On that trip, I visited the Abby of St. John the Baptist and wondered if it would be possible to restore the damage that had been done to it.  There was a mass taking place outside the Abby, and the lovely space where the Garden of Memory now is was filled with hundreds of Abruzzesi  Communion went on for what seemed like forever. Priests were stationed throughout the grounds, and a procession of the faithful moved silently toward them to the sound of otherworldly singing.  I knew then that the Abby, as well as the whole of Lucoli, would some day be restored.  

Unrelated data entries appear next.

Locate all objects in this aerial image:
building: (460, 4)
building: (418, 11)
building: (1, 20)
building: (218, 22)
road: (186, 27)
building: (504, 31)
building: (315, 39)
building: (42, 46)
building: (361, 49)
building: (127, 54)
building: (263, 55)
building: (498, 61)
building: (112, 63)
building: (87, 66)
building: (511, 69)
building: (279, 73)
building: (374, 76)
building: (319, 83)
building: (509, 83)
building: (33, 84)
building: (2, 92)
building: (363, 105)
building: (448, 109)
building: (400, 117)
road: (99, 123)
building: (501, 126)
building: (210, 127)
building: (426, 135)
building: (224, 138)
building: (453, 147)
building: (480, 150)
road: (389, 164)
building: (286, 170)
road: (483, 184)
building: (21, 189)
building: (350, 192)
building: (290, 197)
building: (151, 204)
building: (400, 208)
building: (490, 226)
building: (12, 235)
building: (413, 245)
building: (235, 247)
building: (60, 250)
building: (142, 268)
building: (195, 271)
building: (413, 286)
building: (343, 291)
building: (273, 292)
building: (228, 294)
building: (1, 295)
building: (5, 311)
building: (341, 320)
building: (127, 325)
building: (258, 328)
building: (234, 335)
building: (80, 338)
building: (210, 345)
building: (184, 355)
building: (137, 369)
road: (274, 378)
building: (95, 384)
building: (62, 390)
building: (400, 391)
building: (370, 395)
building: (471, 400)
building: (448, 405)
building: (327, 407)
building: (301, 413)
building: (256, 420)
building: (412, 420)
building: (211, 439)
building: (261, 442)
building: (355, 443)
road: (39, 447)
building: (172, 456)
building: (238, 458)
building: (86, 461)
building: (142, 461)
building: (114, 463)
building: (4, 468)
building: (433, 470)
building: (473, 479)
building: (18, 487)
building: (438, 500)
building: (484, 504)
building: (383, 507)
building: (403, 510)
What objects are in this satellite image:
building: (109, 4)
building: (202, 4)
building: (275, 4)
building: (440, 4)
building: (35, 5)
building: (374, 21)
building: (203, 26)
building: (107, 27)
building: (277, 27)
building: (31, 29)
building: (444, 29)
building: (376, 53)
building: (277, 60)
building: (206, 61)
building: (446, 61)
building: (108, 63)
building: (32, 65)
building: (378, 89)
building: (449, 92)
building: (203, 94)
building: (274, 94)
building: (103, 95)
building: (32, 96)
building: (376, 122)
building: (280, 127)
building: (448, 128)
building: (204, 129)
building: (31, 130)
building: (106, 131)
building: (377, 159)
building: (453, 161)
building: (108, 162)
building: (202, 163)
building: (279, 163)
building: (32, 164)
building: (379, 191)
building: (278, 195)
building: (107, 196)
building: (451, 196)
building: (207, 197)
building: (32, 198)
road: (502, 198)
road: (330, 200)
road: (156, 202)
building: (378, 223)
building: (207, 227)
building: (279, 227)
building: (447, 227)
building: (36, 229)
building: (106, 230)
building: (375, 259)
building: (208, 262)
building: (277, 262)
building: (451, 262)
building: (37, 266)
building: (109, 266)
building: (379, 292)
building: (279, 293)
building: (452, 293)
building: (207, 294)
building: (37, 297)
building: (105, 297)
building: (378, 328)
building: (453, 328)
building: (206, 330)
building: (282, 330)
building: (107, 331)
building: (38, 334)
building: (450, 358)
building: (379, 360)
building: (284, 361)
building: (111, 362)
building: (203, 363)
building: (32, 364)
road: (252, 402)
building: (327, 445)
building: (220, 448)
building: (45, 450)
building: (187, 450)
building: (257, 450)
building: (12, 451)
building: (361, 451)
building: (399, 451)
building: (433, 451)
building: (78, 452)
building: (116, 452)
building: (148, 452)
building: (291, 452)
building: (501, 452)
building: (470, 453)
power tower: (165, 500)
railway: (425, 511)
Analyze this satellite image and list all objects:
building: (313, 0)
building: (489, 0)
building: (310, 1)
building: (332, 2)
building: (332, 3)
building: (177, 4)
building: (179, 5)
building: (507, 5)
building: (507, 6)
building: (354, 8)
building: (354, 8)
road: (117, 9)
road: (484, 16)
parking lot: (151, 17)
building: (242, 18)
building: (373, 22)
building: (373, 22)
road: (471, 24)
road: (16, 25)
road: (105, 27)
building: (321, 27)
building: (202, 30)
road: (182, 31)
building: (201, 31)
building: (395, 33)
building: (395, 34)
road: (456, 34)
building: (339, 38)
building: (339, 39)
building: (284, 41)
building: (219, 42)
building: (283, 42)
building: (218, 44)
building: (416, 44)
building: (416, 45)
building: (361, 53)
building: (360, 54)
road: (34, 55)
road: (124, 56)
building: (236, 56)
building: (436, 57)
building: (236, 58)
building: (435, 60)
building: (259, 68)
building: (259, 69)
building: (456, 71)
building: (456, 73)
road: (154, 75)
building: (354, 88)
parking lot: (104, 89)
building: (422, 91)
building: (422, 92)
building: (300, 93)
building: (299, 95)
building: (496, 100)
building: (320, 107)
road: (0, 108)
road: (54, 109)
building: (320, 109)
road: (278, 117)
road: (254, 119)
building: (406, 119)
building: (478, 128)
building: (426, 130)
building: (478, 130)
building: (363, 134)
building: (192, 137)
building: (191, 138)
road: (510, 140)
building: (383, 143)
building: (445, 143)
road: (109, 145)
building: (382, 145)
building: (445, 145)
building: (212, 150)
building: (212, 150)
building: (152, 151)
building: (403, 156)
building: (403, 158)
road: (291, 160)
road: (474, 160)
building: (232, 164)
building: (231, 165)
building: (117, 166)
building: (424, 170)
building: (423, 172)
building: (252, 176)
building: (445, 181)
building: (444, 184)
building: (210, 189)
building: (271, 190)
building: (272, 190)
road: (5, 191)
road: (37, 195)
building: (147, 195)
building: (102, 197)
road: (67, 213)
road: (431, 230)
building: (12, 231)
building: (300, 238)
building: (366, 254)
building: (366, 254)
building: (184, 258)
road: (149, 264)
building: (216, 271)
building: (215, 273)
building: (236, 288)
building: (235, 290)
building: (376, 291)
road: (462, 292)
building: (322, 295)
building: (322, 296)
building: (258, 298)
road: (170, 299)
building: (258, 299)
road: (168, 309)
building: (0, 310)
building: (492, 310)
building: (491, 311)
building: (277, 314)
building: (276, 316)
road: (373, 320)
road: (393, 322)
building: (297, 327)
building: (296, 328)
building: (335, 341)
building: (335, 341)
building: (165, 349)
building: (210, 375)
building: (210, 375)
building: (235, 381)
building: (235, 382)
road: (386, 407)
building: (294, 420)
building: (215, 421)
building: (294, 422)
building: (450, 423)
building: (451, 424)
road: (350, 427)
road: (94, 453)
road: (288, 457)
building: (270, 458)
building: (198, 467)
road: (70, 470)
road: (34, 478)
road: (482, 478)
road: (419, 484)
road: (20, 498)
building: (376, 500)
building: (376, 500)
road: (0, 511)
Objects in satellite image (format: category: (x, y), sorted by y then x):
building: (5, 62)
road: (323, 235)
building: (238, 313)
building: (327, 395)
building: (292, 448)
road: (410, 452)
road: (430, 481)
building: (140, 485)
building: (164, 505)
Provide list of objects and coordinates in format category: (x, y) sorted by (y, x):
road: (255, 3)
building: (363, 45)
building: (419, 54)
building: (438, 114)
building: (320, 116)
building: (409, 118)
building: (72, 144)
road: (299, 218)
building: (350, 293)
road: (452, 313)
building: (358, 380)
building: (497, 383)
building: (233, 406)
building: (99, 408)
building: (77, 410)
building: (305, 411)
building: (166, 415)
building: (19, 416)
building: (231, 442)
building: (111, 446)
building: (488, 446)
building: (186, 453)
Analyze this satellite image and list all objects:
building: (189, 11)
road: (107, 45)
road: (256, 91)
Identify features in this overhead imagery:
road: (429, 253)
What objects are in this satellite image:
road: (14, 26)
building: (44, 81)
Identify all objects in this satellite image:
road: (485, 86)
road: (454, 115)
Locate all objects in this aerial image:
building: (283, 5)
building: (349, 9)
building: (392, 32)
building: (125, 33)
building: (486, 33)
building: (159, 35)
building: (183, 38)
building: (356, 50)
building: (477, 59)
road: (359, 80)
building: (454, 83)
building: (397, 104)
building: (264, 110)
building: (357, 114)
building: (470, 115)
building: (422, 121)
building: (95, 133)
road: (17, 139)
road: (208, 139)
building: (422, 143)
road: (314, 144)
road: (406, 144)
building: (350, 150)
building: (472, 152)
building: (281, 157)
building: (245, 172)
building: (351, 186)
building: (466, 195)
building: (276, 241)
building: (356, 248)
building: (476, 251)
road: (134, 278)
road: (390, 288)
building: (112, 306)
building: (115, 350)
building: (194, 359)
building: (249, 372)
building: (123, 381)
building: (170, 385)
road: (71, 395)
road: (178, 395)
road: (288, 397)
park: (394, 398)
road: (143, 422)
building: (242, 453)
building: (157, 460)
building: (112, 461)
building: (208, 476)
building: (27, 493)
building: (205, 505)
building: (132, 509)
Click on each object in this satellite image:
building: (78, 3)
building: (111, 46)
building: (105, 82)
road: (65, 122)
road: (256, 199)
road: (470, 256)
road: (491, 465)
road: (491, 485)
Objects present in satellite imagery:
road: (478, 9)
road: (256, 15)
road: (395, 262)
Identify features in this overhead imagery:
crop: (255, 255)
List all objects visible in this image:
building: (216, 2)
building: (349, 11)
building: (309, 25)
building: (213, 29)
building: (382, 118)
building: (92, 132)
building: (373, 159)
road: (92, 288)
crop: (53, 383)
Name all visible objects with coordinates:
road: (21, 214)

That night,  Dan and I marveled at how wonderful it was to see so many stars in the black sky.  We fell asleep to the song of a nightingale.  Sometime towards morning, an owl called. 
The meanings of the earthquake illustrated by objects placed on the window of the closed Church of the Blessed Cristina: candles to listen to the prayers, flowers, a safety helmet to protect from the earthquake, rosettes, there is a world of thoughts to be discovered in this place

Gillian e suo marito Dan Nevers sono americani del Wisconsin, hanno adottato un albero degli antichi pomari autoctoni del Giardino della Memoria come testimonianza dei loro sentimenti verso la Comunità abruzzese colpita dal terremoto, ci hanno scritto una bella testimonianza del loro viaggio a Lucoli che pubblichiamo.
Li ringraziamo del loro amore per Lucoli e li aspettiamo di nuovo, la prossima estate, per fargli provare altre indimenticabili esperienze di viaggio in questo territorio bellissimo.